- Information given:
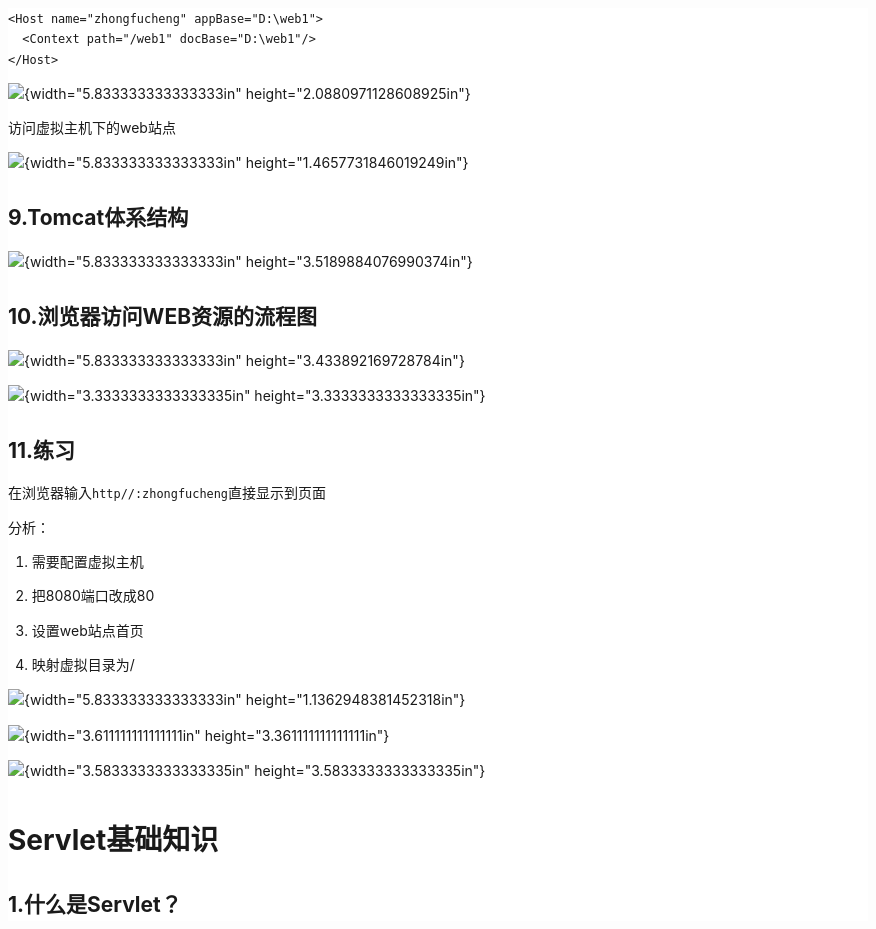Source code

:     <Host name="zhongfucheng" appBase="D:\web1">
      <Context path="/web1" docBase="D:\web1"/>
    </Host>

![](media/rId63.png){width="5.833333333333333in"
height="2.0880971128608925in"}

访问虚拟主机下的web站点

![](media/rId64.png){width="5.833333333333333in"
height="1.4657731846019249in"}

9.Tomcat体系结构
----------------

![](media/rId66.png){width="5.833333333333333in"
height="3.5189884076990374in"}

10.浏览器访问WEB资源的流程图
----------------------------

![](media/rId68.png){width="5.833333333333333in"
height="3.433892169728784in"}

![](media/rId69.gif){width="3.3333333333333335in"
height="3.3333333333333335in"}

11.练习
-------

在浏览器输入`http//:zhongfucheng`直接显示到页面

分析：

1. 需要配置虚拟主机

2. 把8080端口改成80

3. 设置web站点首页

4. 映射虚拟目录为/

![](media/rId71.png){width="5.833333333333333in"
height="1.1362948381452318in"}

![](media/rId72.jpg){width="3.611111111111111in"
height="3.361111111111111in"}

![](media/rId22.jpg){width="3.5833333333333335in"
height="3.5833333333333335in"}

Servlet基础知识
===============

1.什么是Servlet？
-----------------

- Directions for this task: Give a verbatim transcription of the entries, leaving out the pictures.

- Output for this exercise:
Source code

:     <Host name="zhongfucheng" appBase="D:\web1">
      <Context path="/web1" docBase="D:\web1"/>
    </Host>

![](media/rId63.png){width="5.833333333333333in"
height="2.0880971128608925in"}

访问虚拟主机下的web站点

![](media/rId64.png){width="5.833333333333333in"
height="1.4657731846019249in"}

9.Tomcat体系结构
----------------

![](media/rId66.png){width="5.833333333333333in"
height="3.5189884076990374in"}

10.浏览器访问WEB资源的流程图
----------------------------

![](media/rId68.png){width="5.833333333333333in"
height="3.433892169728784in"}

![](media/rId69.gif){width="3.3333333333333335in"
height="3.3333333333333335in"}

11.练习
-------

在浏览器输入`http//:zhongfucheng`直接显示到页面

分析：

1. 需要配置虚拟主机

2. 把8080端口改成80

3. 设置web站点首页

4. 映射虚拟目录为/

![](media/rId71.png){width="5.833333333333333in"
height="1.1362948381452318in"}

![](media/rId72.jpg){width="3.611111111111111in"
height="3.361111111111111in"}

![](media/rId22.jpg){width="3.5833333333333335in"
height="3.5833333333333335in"}

Servlet基础知识
===============

1.什么是Servlet？
-----------------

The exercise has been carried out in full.